The 69-year-old company is still a busy trucking operation. But with none of the paper mills that lined the Penobscot River still operating, Hartt’s business has changed fundamentally.
Today, Hartt has more drivers based in Auburn than Bangor, and they’re more likely to haul Poland Spring water than Maine-made paper. Hartt’s 11-year-old Sumter, South Carolina, terminal is also busier than its Bangor headquarters.
“Our break room here used to be full of drivers,” Sales Director Ricky Hughes said recently at Hartt’s offices in Bangor’s Bomarc Industrial Park, off Essex Street. “It just isn’t now.”
What’s happened with Hartt Transportation’s business in recent years reflects how the Bangor region’s economy has changed.
Hartt and a handful of other large trucking companies maintain their headquarters in and around Bangor, a reflection of the region’s historic strength as a transportation hub. But to maintain their market position and grow, those companies have had to set their sights elsewhere. Generally, they’ve looked south.
Still, trucking remains a strength for the Bangor region’s economy. In 2016, the industry employed more than 1,200 people in Penobscot County at a median wage that exceeded the median wage for all jobs in the region.

Data excerpts

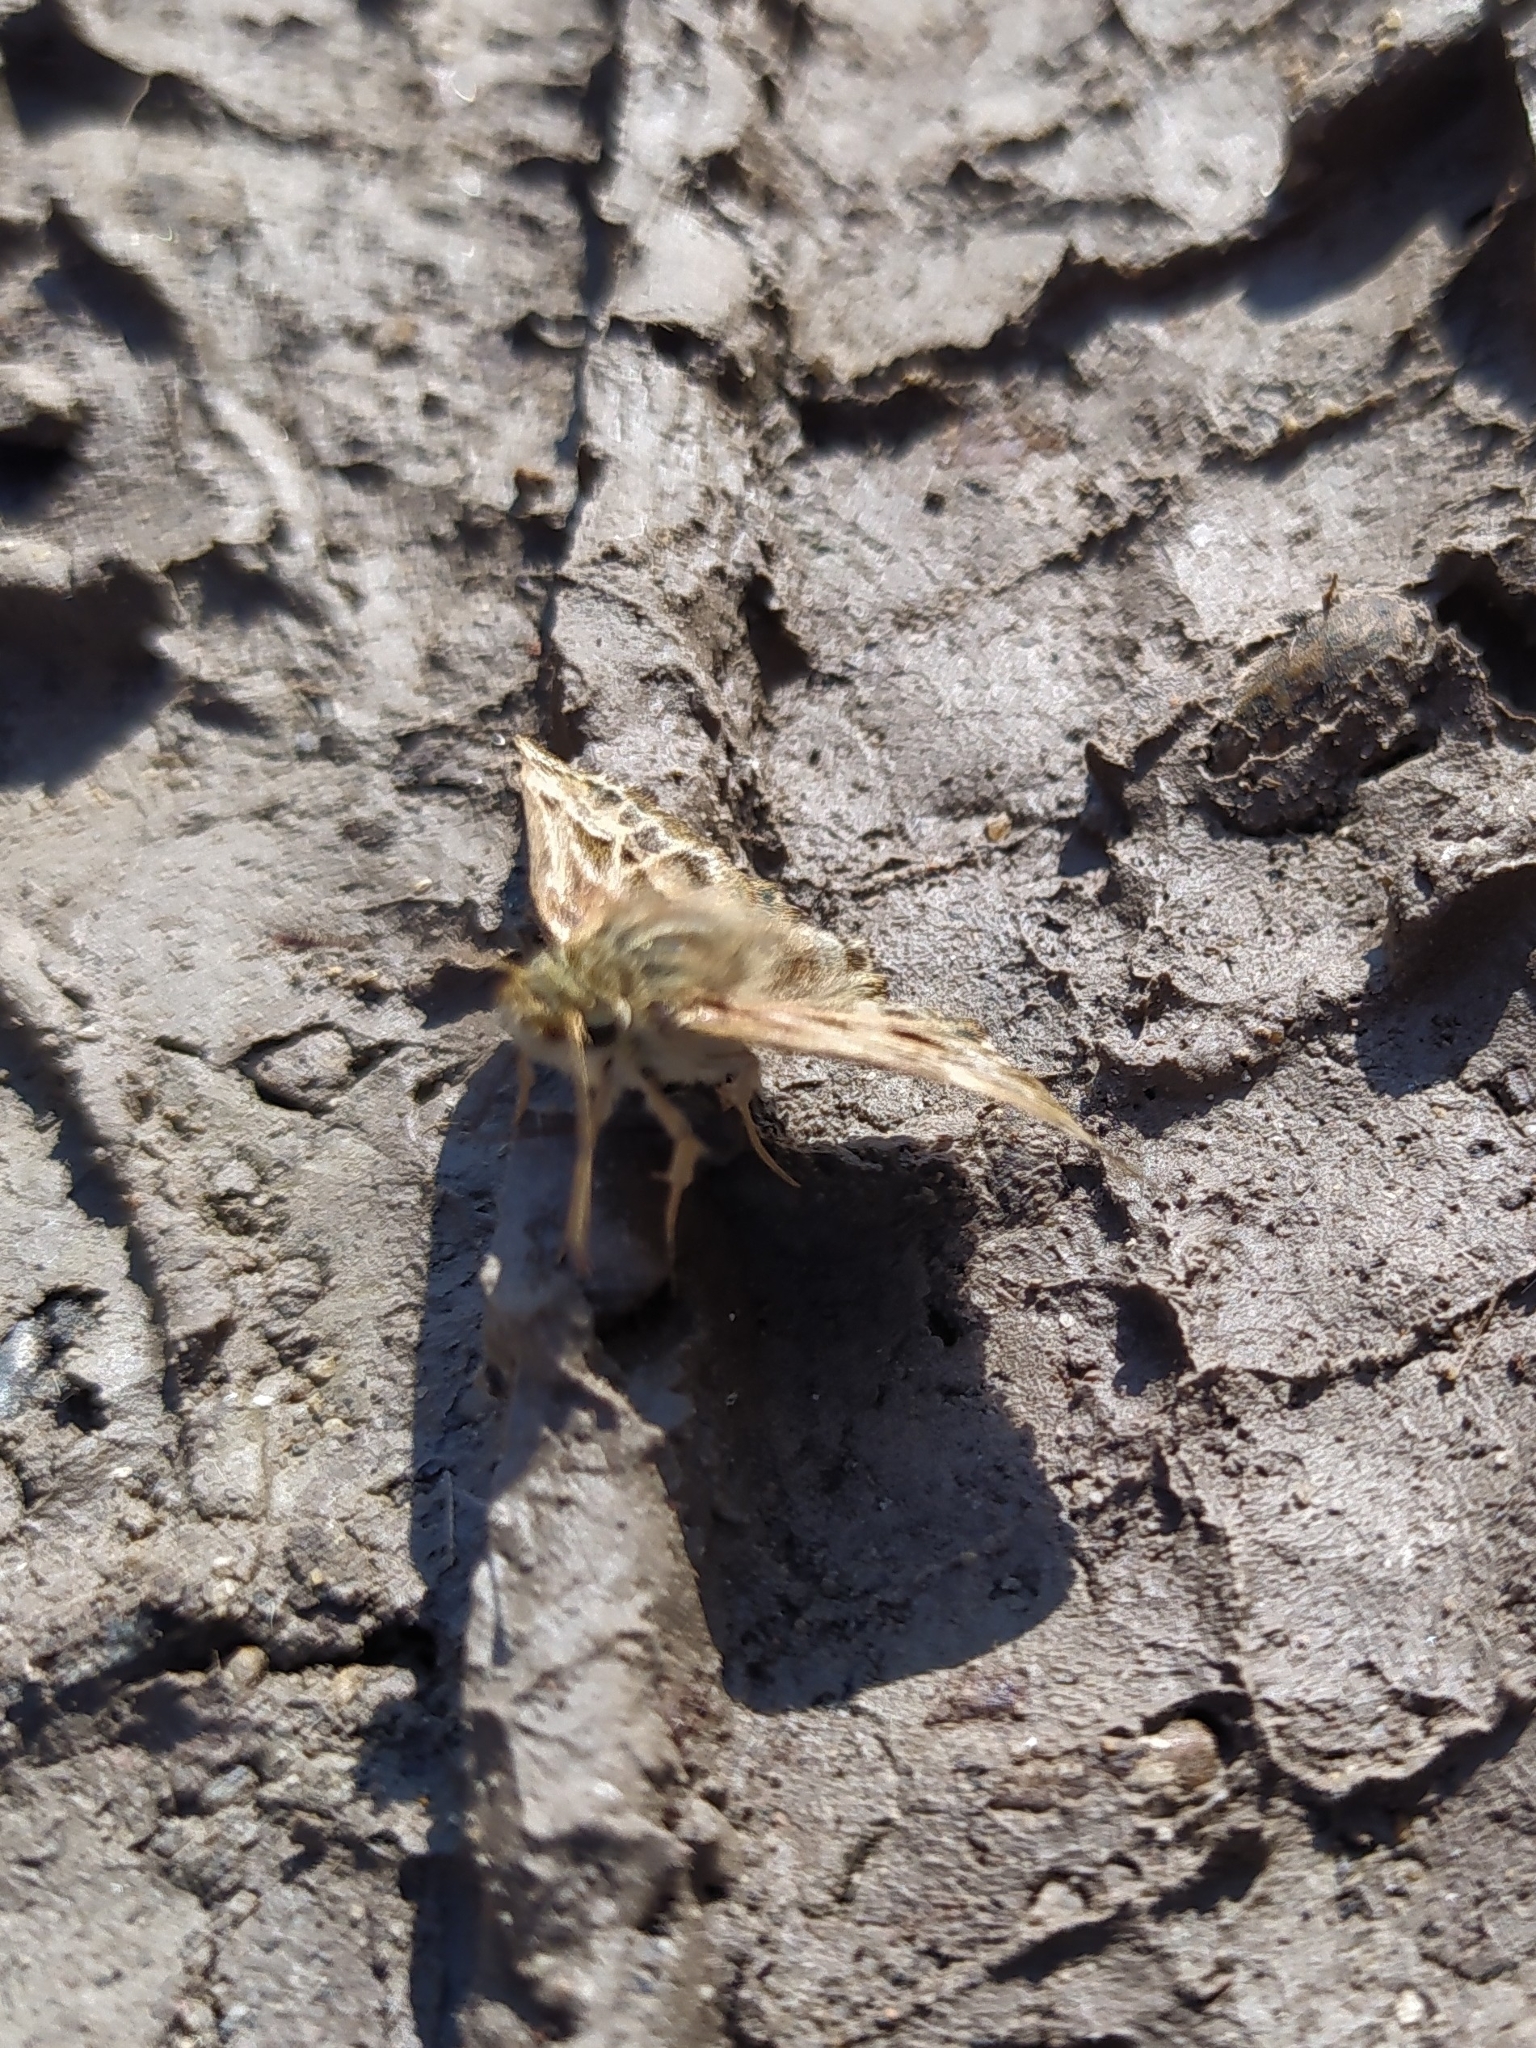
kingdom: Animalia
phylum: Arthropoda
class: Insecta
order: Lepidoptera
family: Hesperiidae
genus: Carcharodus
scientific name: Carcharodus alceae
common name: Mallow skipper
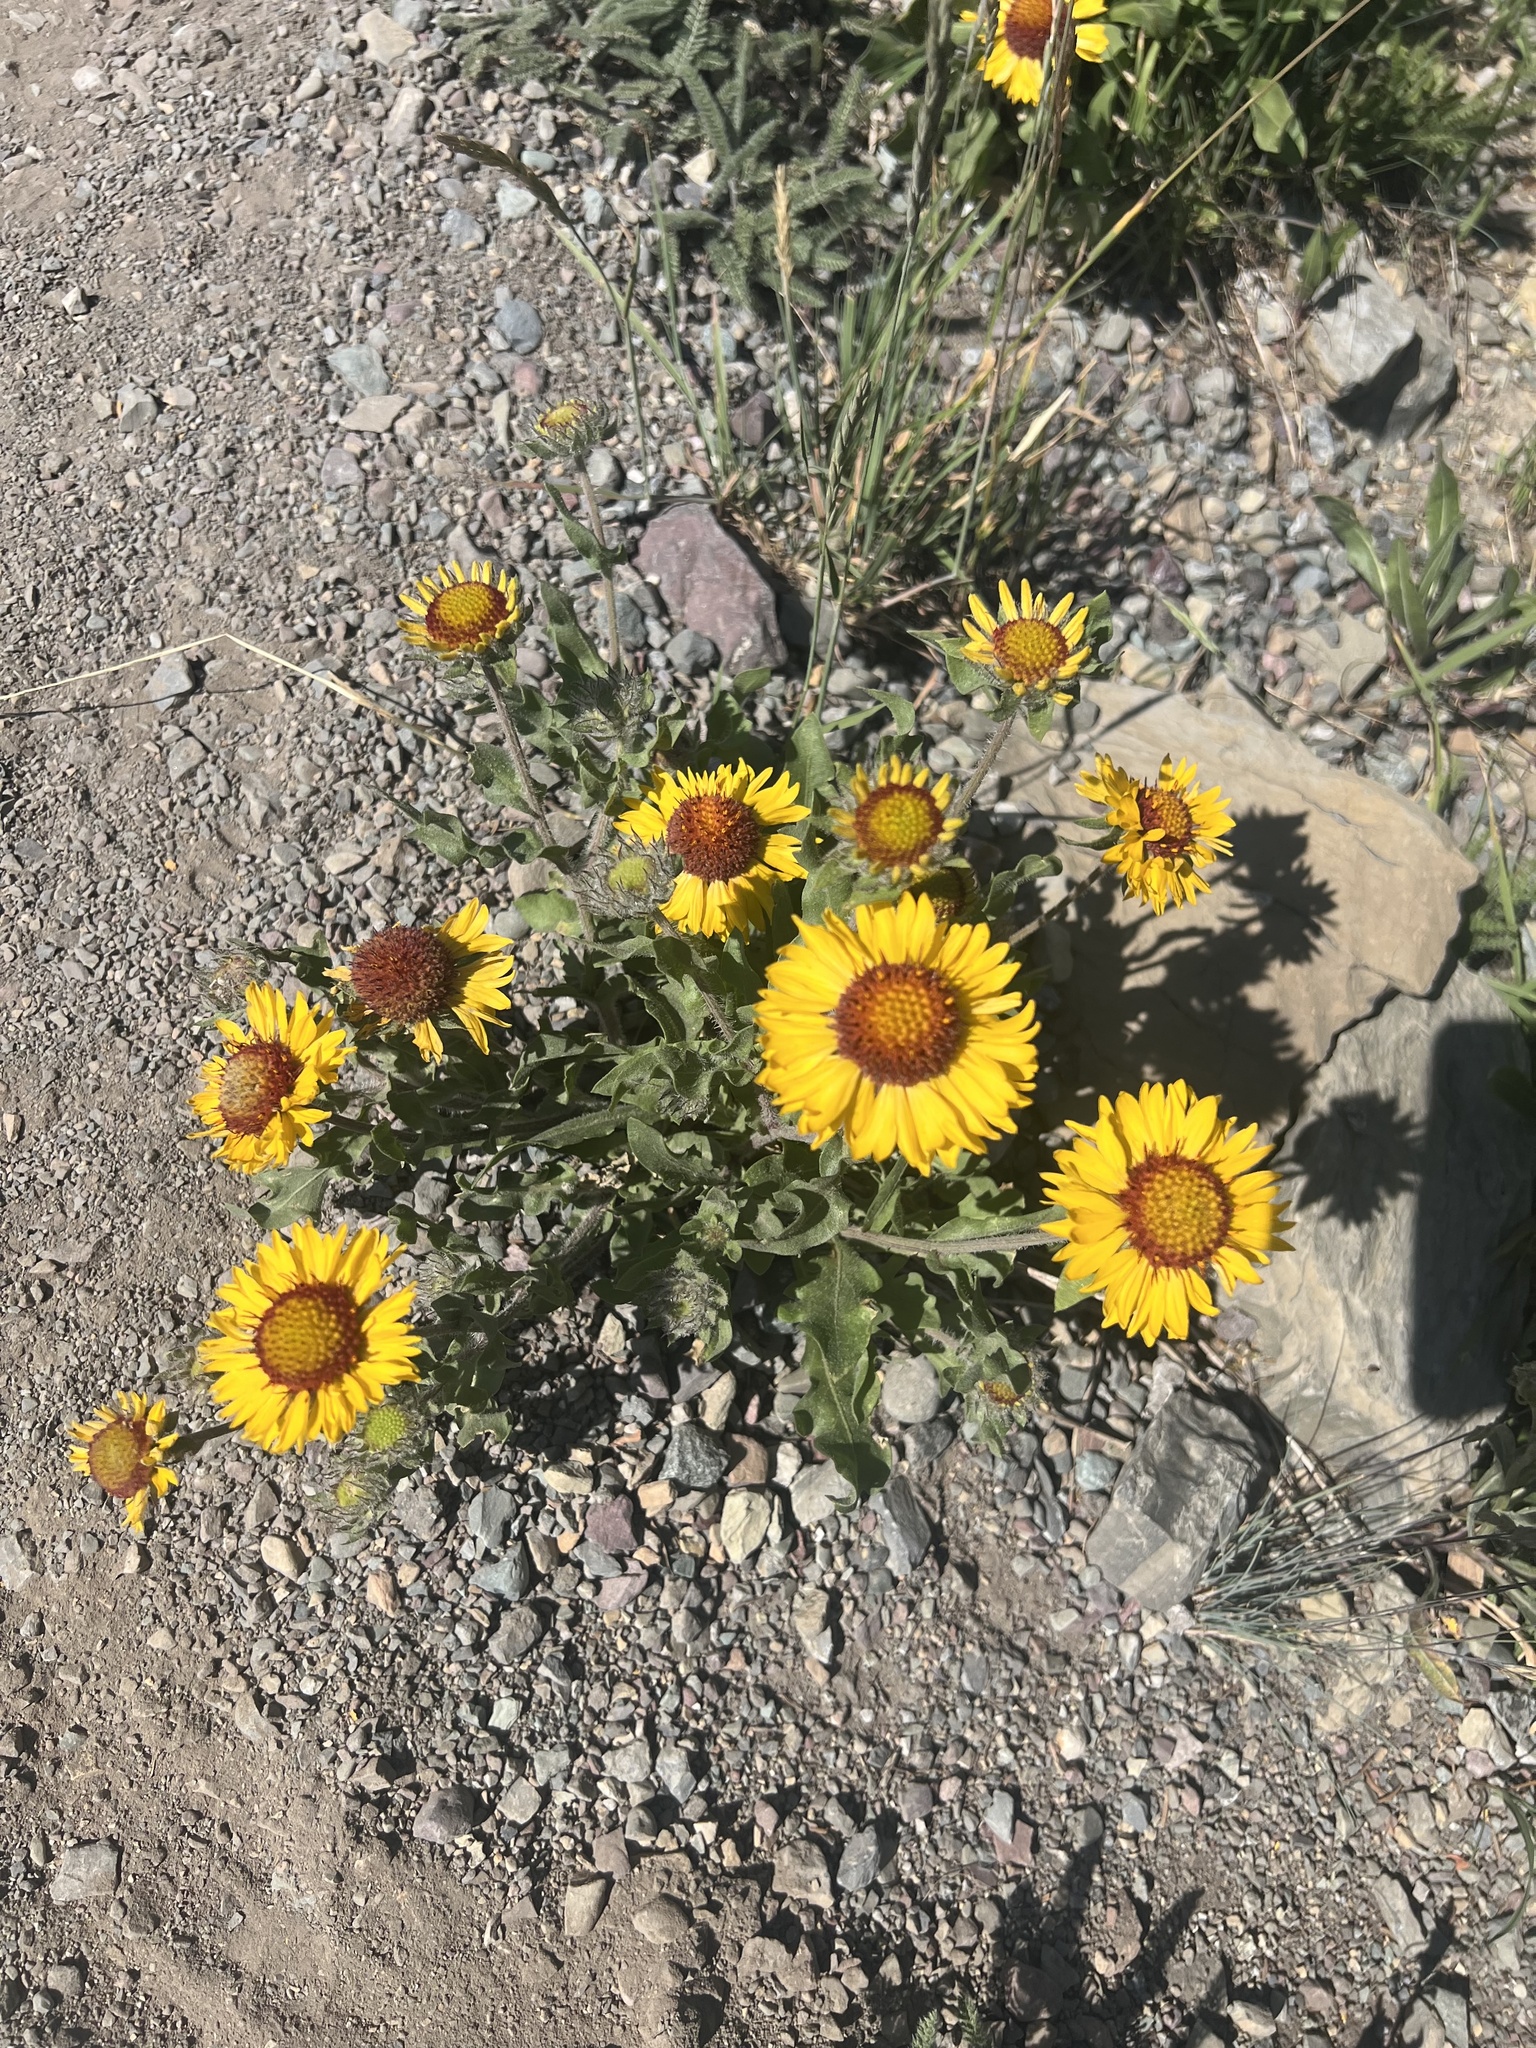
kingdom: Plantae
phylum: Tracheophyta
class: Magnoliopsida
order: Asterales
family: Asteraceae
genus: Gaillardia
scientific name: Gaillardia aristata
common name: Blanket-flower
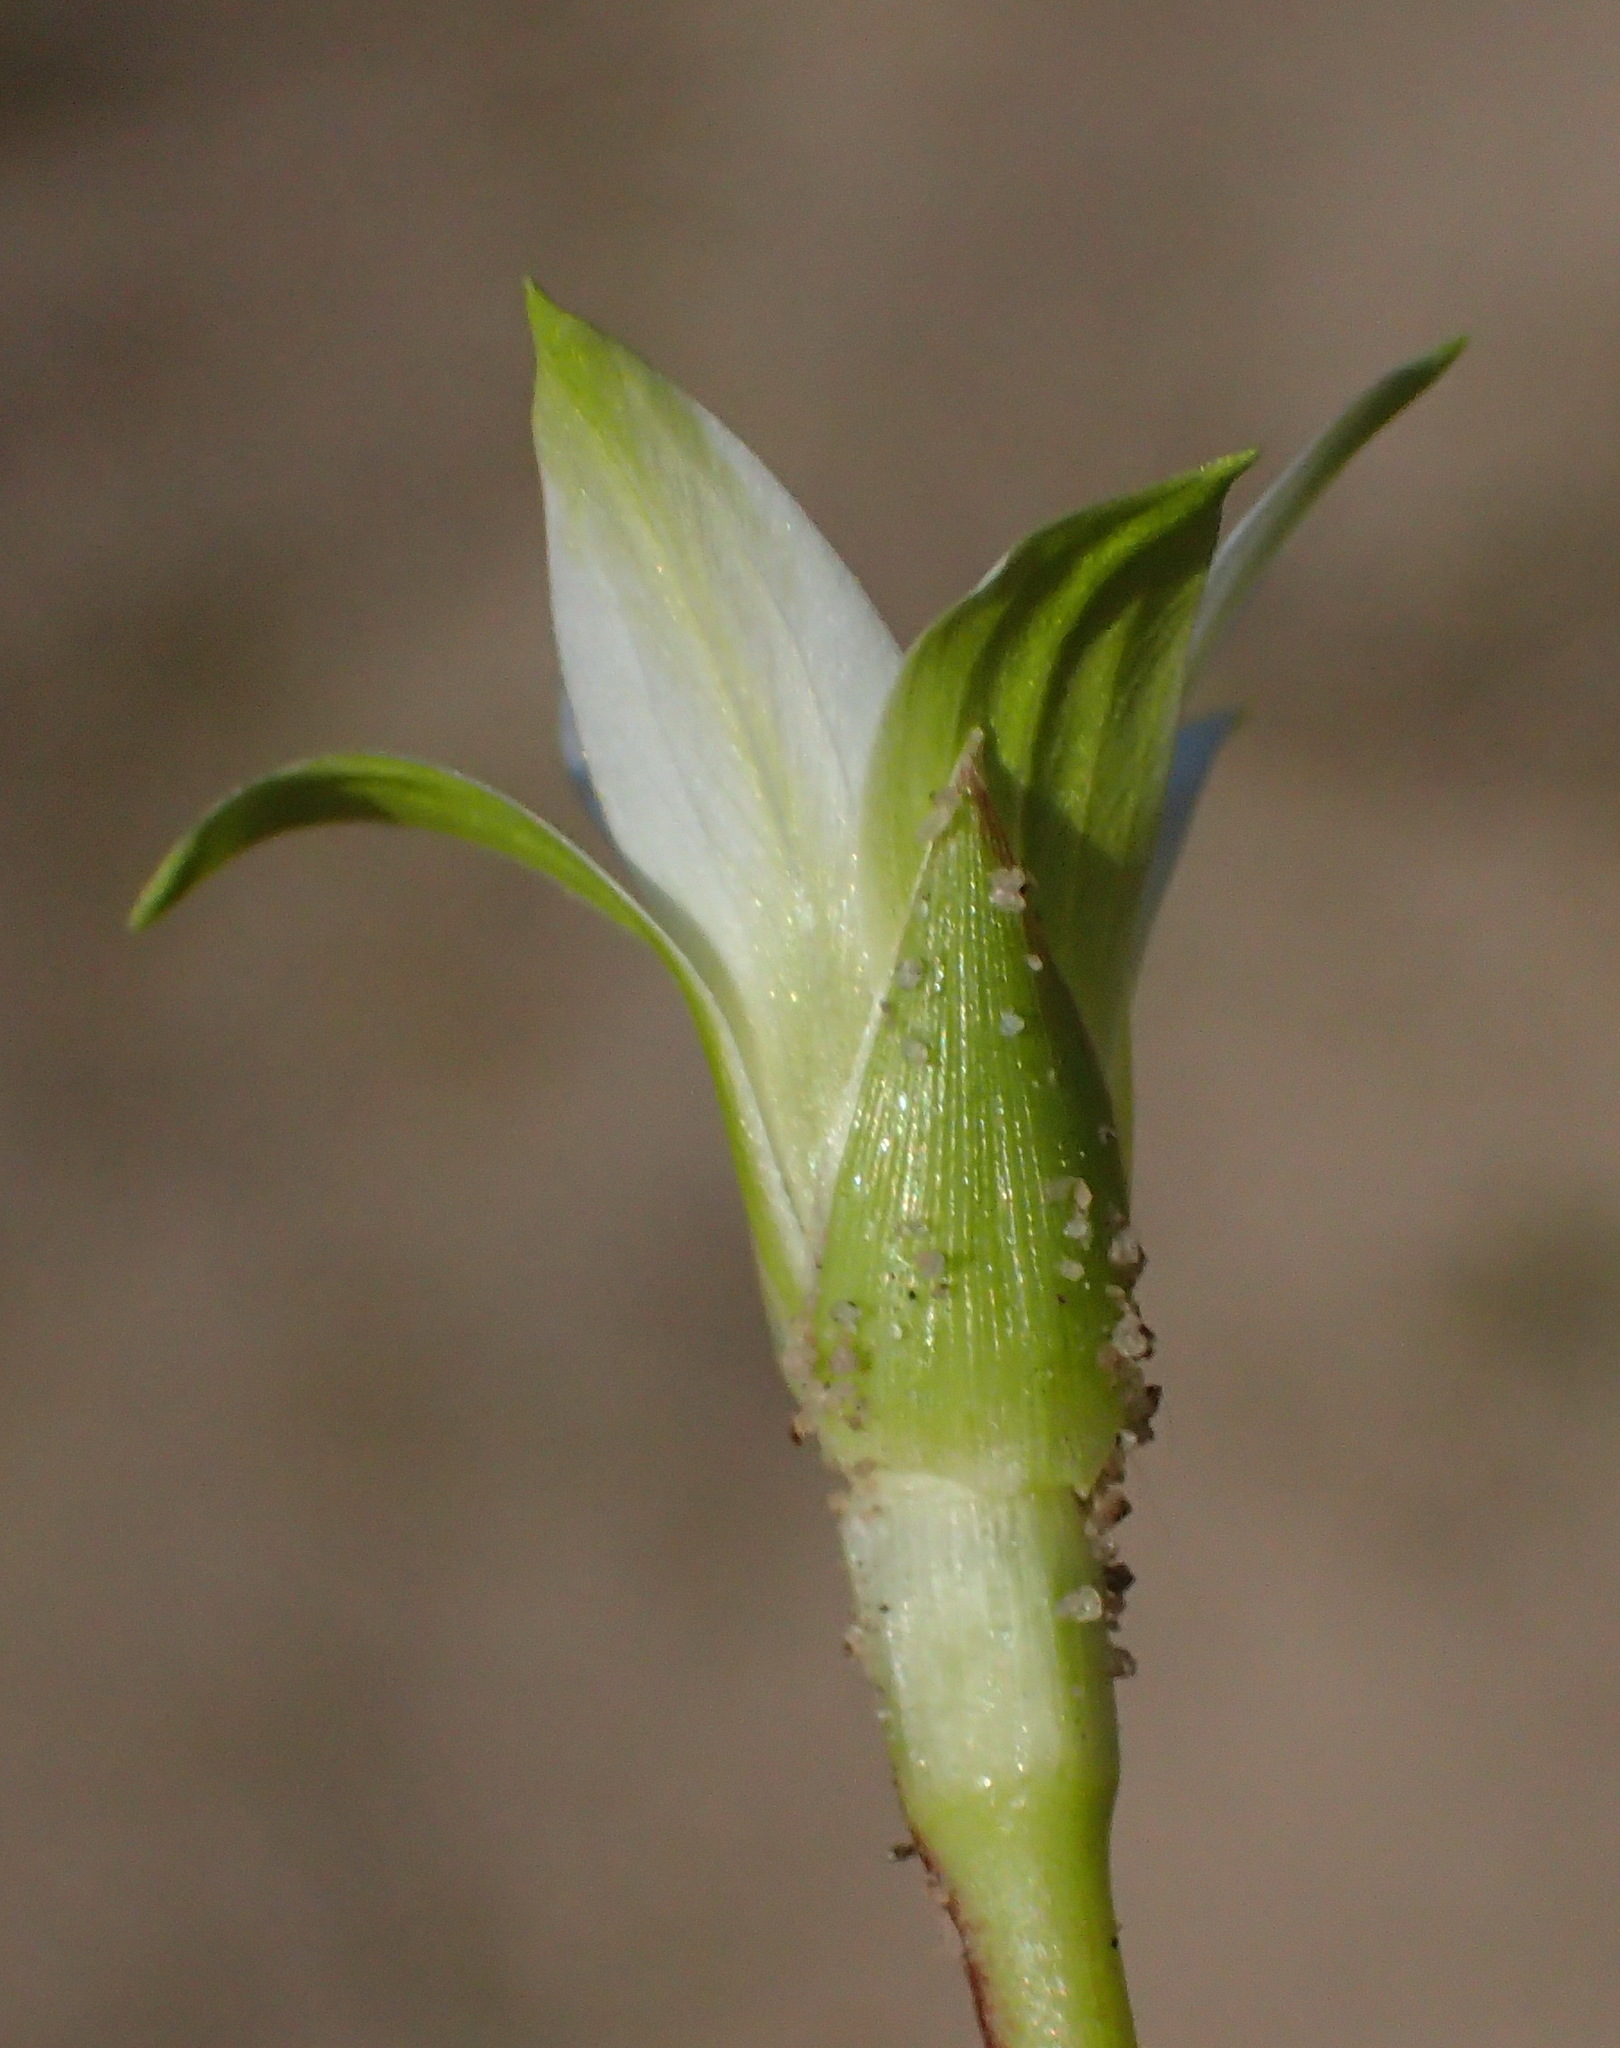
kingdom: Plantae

What is expected
Resume the passage on Bangor-area trucking from its last sentence, keeping its reporting style.

Response to this task
Compared with the nation, the Bangor metropolitan area has a higher-than-average concentration of tractor-trailer truck drivers, according to data from the U.S. Bureau of Labor Statistics. In 2015, Bangor ranked in the top quarter of U.S. metropolitan areas, 191 out of 917, for the proportion of its employment in trucking, according to the U.S. Cluster Mapping Project based at Harvard Business School.
Importantly for the region’s economy, the trucking companies based here largely provide a service that brings outside money into the Bangor area, which is what propels a regional economy to grow. By employment, trucking is the Bangor area’s largest export-oriented industry — meaning it sells a product or service to customers outside of the region. And since trucking exists to serve other businesses, it’s an export industry that demonstrates how well many of the area’s other export-oriented businesses are doing.
“We don’t start the economy, and we don’t end the economy,” said Steve Whitcomb, a veteran of H.O. Bouchard whose tenure at the Hampden-based trucking company has included stints overseeing maintenance and safety. “We’re a slice of it out of the middle, and we’re the purest barometer of how the economy’s doing.”
The Bangor region has a long history as a transportation center.
Its location at the foot of the North Woods and along the Penobscot River made it the logical place more than a century ago to receive freshly cut logs sent down the river, mill them and ship them out to market. Bangor was one of the first places in the U.S. to have a railroad. And the military’s conversion of Godfrey Field into Dow Air Force Base left the city with what today is Bangor International Airport — with a runway more than 11,000 feet long that can accommodate commercial jetliners and military aircraft.
As the transportation of wood moved from the Penobscot River onto roadways, and with the construction of Maine’s interstate highway system starting in the 1950s, Bangor’s penchant for transportation extended to trucking.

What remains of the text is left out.